DATA EXTRACT =
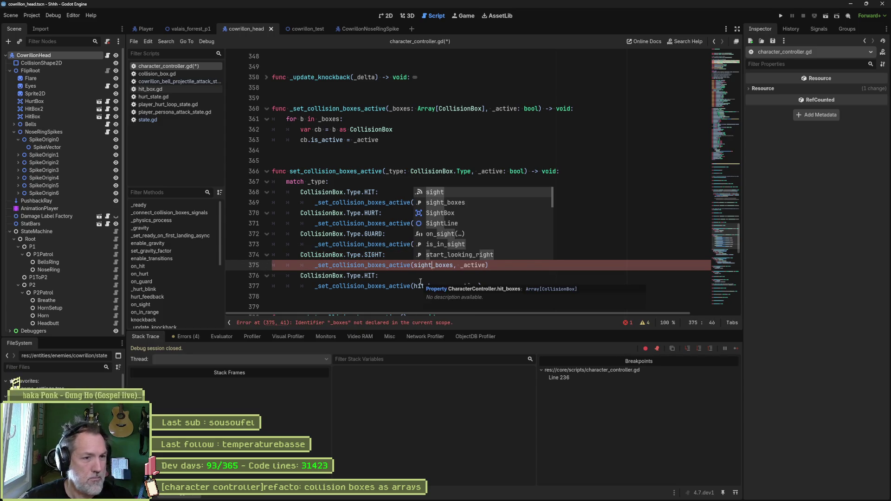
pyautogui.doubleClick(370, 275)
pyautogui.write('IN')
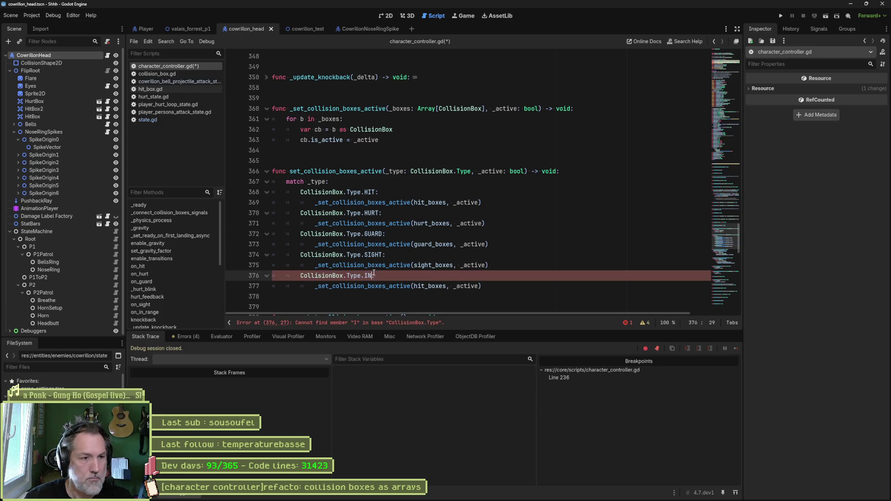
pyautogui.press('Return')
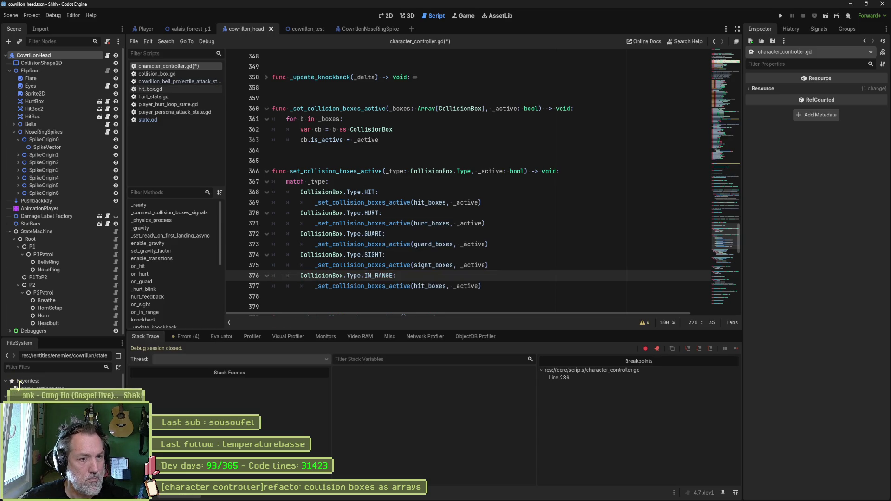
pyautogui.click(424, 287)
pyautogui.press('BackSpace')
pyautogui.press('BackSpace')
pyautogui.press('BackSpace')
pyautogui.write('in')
--
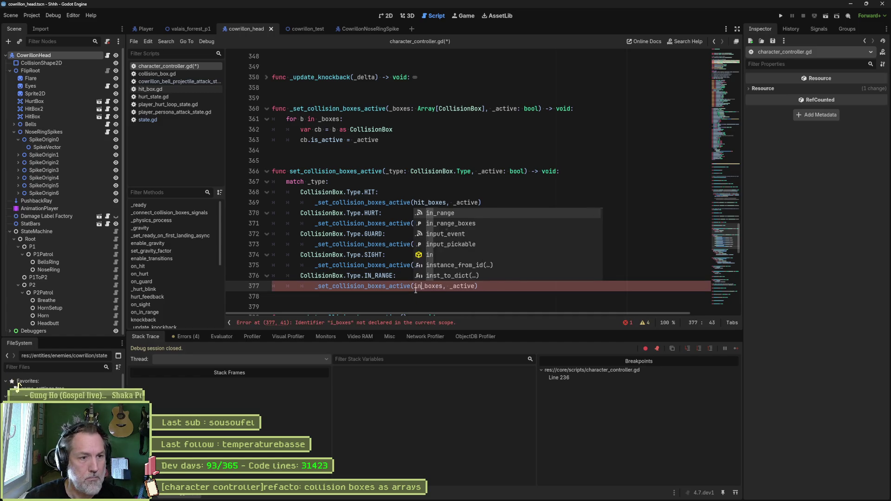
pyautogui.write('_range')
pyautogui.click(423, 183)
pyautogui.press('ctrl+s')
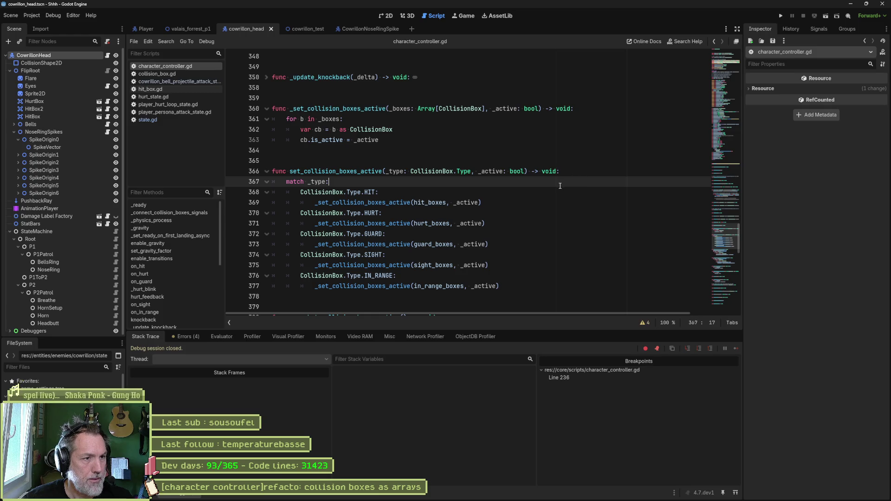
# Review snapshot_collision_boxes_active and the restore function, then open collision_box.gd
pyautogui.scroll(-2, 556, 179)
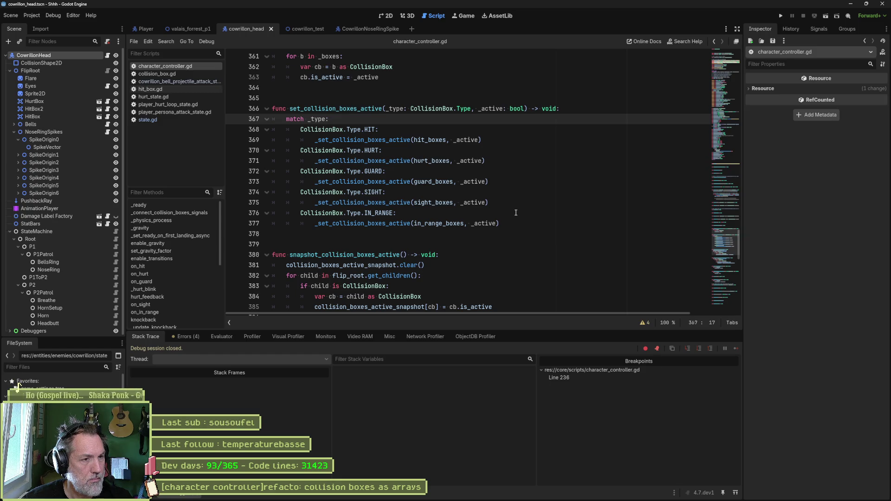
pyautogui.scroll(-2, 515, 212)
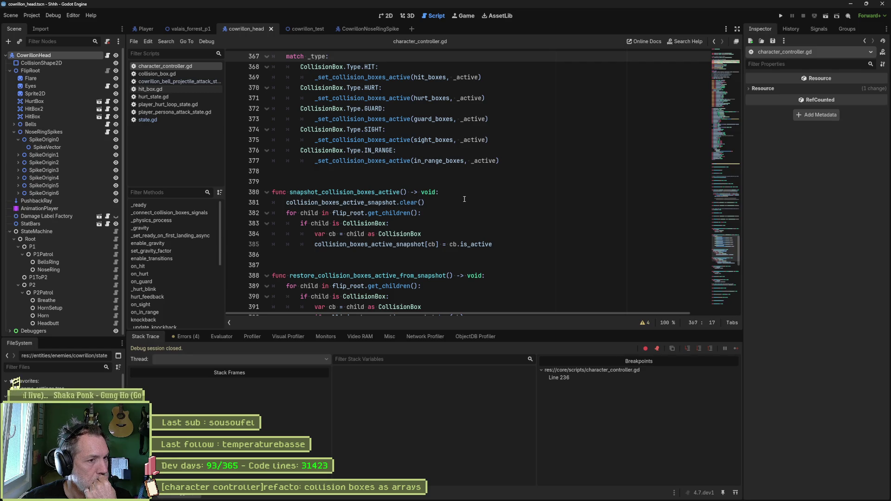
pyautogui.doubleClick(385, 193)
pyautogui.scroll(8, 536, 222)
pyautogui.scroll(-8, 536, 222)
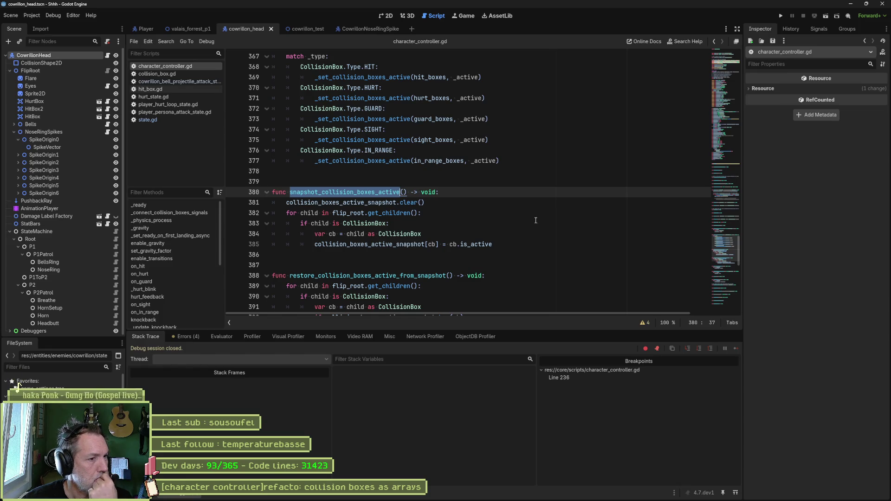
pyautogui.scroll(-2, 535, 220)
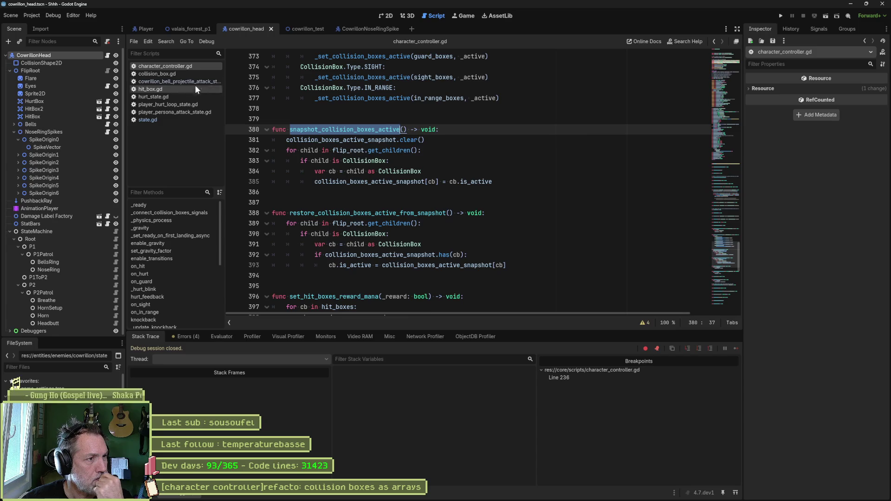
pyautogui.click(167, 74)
--
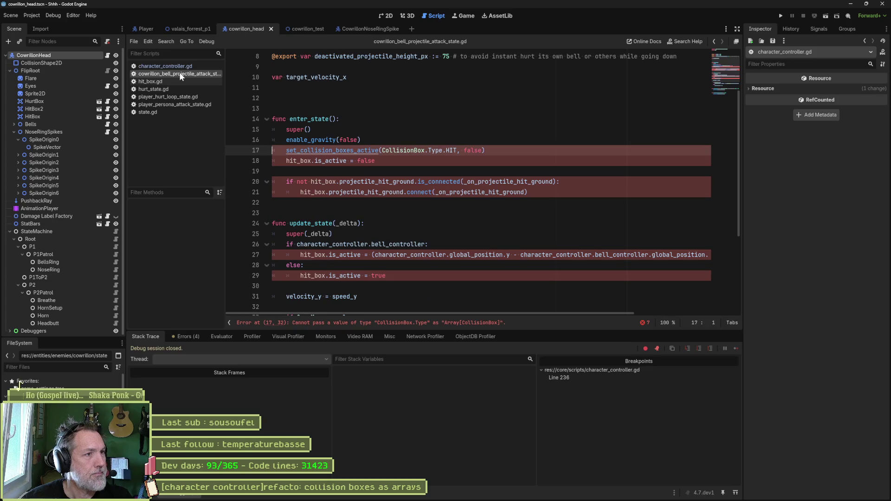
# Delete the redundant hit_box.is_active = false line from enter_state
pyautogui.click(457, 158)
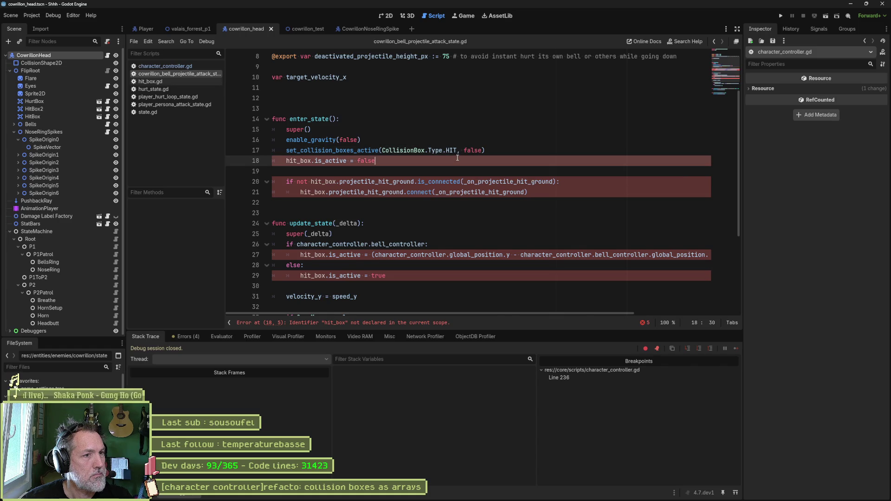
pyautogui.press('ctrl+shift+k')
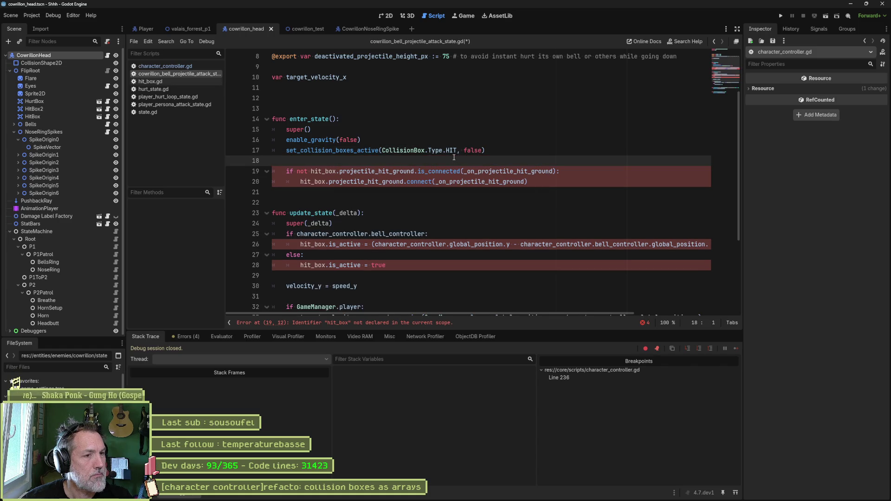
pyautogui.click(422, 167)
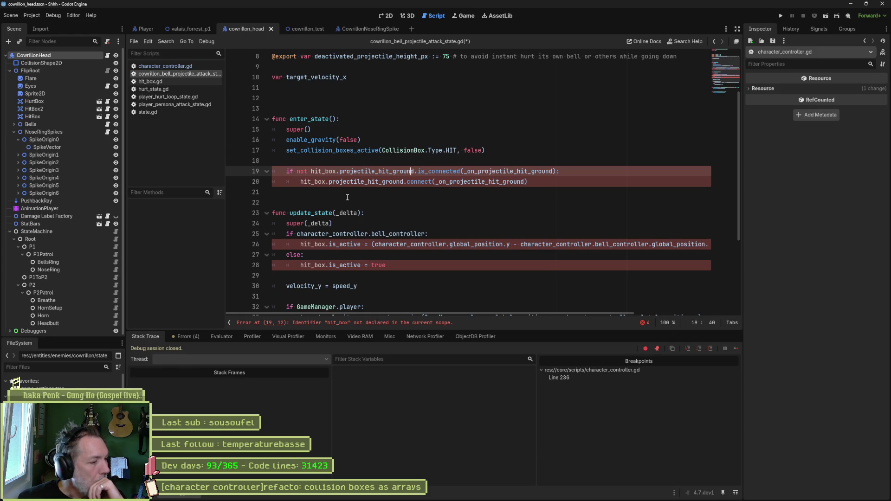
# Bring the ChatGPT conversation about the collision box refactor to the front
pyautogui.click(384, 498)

WHAT THIS TASK INVOLVES =
Copy word for word the lines above, starting at the line containing "pyautogui.press('ctrl+shift+k')" and ending at the line containing "pyautogui.click(384, 498)", inclusive, with no pictures.

FINAL ANSWER =
pyautogui.press('ctrl+shift+k')
pyautogui.click(422, 167)
# Bring the ChatGPT conversation about the collision box refactor to the front
pyautogui.click(384, 498)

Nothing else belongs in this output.